The agreement on evidence discovery for the prosecution of criminal cases also extended the original 15-day mandate to 20 days or 35 days.

Under the new changes, when a defendant is detained before trial awaiting the criminal case, the prosecution must meet its discovery obligations within 20 days of arraignment. When the defendant is not in custody during the pending criminal case, the prosecution must meet its discovery obligations within 35 days of arraignment.   

Spike says it is helpful but did not go far enough. “It is still a big burden on police and the District Attorney,” says Spike, “but it is at least a small step in a reasonable direction. The time frame for automatic discovery is now dependent on if the defendant is detained pre-trial.” 

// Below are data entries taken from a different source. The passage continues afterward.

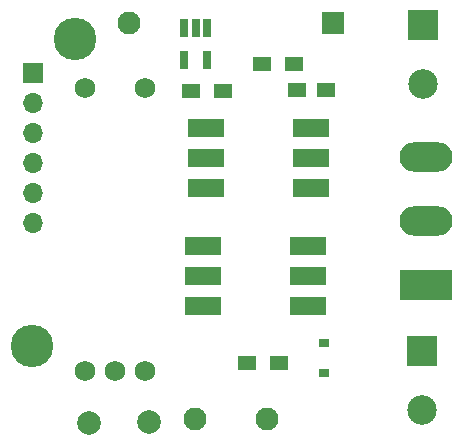
<source format=gbs>
G04 #@! TF.GenerationSoftware,KiCad,Pcbnew,5.1.7-a382d34a8~88~ubuntu18.04.1*
G04 #@! TF.CreationDate,2021-08-20T00:55:45+05:30*
G04 #@! TF.ProjectId,BackEnd_HeavyDevice_v4,4261636b-456e-4645-9f48-656176794465,rev?*
G04 #@! TF.SameCoordinates,Original*
G04 #@! TF.FileFunction,Soldermask,Bot*
G04 #@! TF.FilePolarity,Negative*
%FSLAX46Y46*%
G04 Gerber Fmt 4.6, Leading zero omitted, Abs format (unit mm)*
G04 Created by KiCad (PCBNEW 5.1.7-a382d34a8~88~ubuntu18.04.1) date 2021-08-20 00:55:45*
%MOMM*%
%LPD*%
G01*
G04 APERTURE LIST*
%ADD10C,3.600000*%
%ADD11C,1.750000*%
%ADD12R,4.500000X2.500000*%
%ADD13O,4.500000X2.500000*%
%ADD14C,2.000000*%
%ADD15R,2.500000X2.500000*%
%ADD16C,2.500000*%
%ADD17R,0.900000X0.800000*%
%ADD18C,1.950000*%
%ADD19R,1.950000X1.950000*%
%ADD20R,1.500000X1.250000*%
%ADD21R,1.500000X1.300000*%
%ADD22R,3.100000X1.600000*%
%ADD23R,0.650000X1.560000*%
%ADD24R,1.700000X1.700000*%
%ADD25O,1.700000X1.700000*%
G04 APERTURE END LIST*
D10*
X117137000Y-101089000D03*
X113481760Y-127063520D03*
D11*
X117922000Y-129195000D03*
X123002000Y-129195000D03*
X120462000Y-129195000D03*
X117922000Y-105195000D03*
X123002000Y-105195000D03*
D12*
X146827000Y-121917000D03*
D13*
X146827000Y-116467000D03*
X146827000Y-111017000D03*
D14*
X118316000Y-133530000D03*
X123396000Y-133520000D03*
D15*
X146576000Y-99860100D03*
D16*
X146576000Y-104860100D03*
D15*
X146497000Y-127460000D03*
D16*
X146497000Y-132460000D03*
D17*
X138136000Y-129344000D03*
X138136000Y-126804000D03*
D18*
X133383000Y-133195000D03*
X121699000Y-99667000D03*
X127287000Y-133195000D03*
D19*
X138971000Y-99667000D03*
D20*
X135884000Y-105357000D03*
X138384000Y-105357000D03*
D21*
X135611000Y-103152000D03*
X132911000Y-103152000D03*
X126909000Y-105474000D03*
X129609000Y-105474000D03*
X131646000Y-128468000D03*
X134346000Y-128468000D03*
D22*
X128156000Y-113629000D03*
X137046000Y-108549000D03*
X128156000Y-111089000D03*
X137046000Y-111089000D03*
X128156000Y-108549000D03*
X137046000Y-113629000D03*
D23*
X126357000Y-102824000D03*
X128257000Y-102824000D03*
X128257000Y-100124000D03*
X127307000Y-100124000D03*
X126357000Y-100124000D03*
D22*
X136835000Y-123670000D03*
X127945000Y-118590000D03*
X136835000Y-121130000D03*
X127945000Y-121130000D03*
X136835000Y-118590000D03*
X127945000Y-123670000D03*
D24*
X113515000Y-103967000D03*
D25*
X113515000Y-106507000D03*
X113515000Y-109047000D03*
X113515000Y-111587000D03*
X113515000Y-114127000D03*
X113515000Y-116667000D03*
M02*

</source>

Casella states that the new agreement does little to address the safety of witnesses and victims of crimes. “Defendants are still permitted to apply to gain access to a victim’s home, and the prosecution still has to provide the names and adequate contact information of all non-law enforcement witnesses.”

Casella says even less was done to temper the burden placed on prosecutors to comply. 

“Extending the timeframe that discovery is due is of little help when discovery is tethered to speedy trial. It will always be a rush to get everything in, reviewed, redacted where necessary, and turned over so that we can stop the speedy trial clock,” Casella says, adding, “The only real change was to discovery on traffic tickets not being required until 15 days prior to trial. Much like the initial discovery reform, this reform was poorly thought out, and done without consideration of consequences on those most adversely effected by the law, victims of crime.”